◆ What needs to be done ◆
Copy out each line of the data that holds the word "pixel".

◆ Data for this task ◆
☆ ☆ ☆ ☆ ☆

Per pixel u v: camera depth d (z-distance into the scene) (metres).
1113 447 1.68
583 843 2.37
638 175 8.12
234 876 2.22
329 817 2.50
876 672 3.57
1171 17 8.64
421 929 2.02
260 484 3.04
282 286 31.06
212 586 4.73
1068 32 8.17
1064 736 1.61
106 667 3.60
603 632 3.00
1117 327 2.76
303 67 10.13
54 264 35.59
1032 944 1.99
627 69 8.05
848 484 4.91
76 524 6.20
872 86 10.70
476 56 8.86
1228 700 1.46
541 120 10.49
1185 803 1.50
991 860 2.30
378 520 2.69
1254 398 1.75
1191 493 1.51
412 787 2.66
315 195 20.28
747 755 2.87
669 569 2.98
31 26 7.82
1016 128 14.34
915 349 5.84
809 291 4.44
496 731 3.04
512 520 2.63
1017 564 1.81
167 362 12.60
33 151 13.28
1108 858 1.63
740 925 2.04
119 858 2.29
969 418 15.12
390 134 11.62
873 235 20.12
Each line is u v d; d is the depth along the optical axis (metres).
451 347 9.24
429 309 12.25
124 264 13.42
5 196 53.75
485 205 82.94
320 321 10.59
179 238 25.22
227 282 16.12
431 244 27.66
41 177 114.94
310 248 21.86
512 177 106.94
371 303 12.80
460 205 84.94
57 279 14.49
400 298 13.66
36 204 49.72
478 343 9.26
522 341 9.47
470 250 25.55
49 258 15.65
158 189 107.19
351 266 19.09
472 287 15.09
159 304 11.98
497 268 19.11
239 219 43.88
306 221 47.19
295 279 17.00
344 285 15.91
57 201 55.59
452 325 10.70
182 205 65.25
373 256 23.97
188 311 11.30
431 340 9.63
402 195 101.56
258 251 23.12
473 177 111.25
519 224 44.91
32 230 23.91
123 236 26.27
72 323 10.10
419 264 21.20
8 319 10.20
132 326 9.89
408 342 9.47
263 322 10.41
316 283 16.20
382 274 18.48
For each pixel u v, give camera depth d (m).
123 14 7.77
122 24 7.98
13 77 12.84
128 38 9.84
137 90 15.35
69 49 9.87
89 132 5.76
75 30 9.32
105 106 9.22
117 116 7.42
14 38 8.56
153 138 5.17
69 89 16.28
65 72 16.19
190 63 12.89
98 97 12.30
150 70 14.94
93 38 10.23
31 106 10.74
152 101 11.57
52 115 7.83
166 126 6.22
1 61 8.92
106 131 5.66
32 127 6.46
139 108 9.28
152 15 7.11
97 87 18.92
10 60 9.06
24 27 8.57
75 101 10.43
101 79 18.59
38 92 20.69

☆ ☆ ☆ ☆ ☆

◆ Completed exercise ◆
Per pixel u v: camera depth d (z-distance into the scene) (metres).
For each pixel u v, give camera depth d (m).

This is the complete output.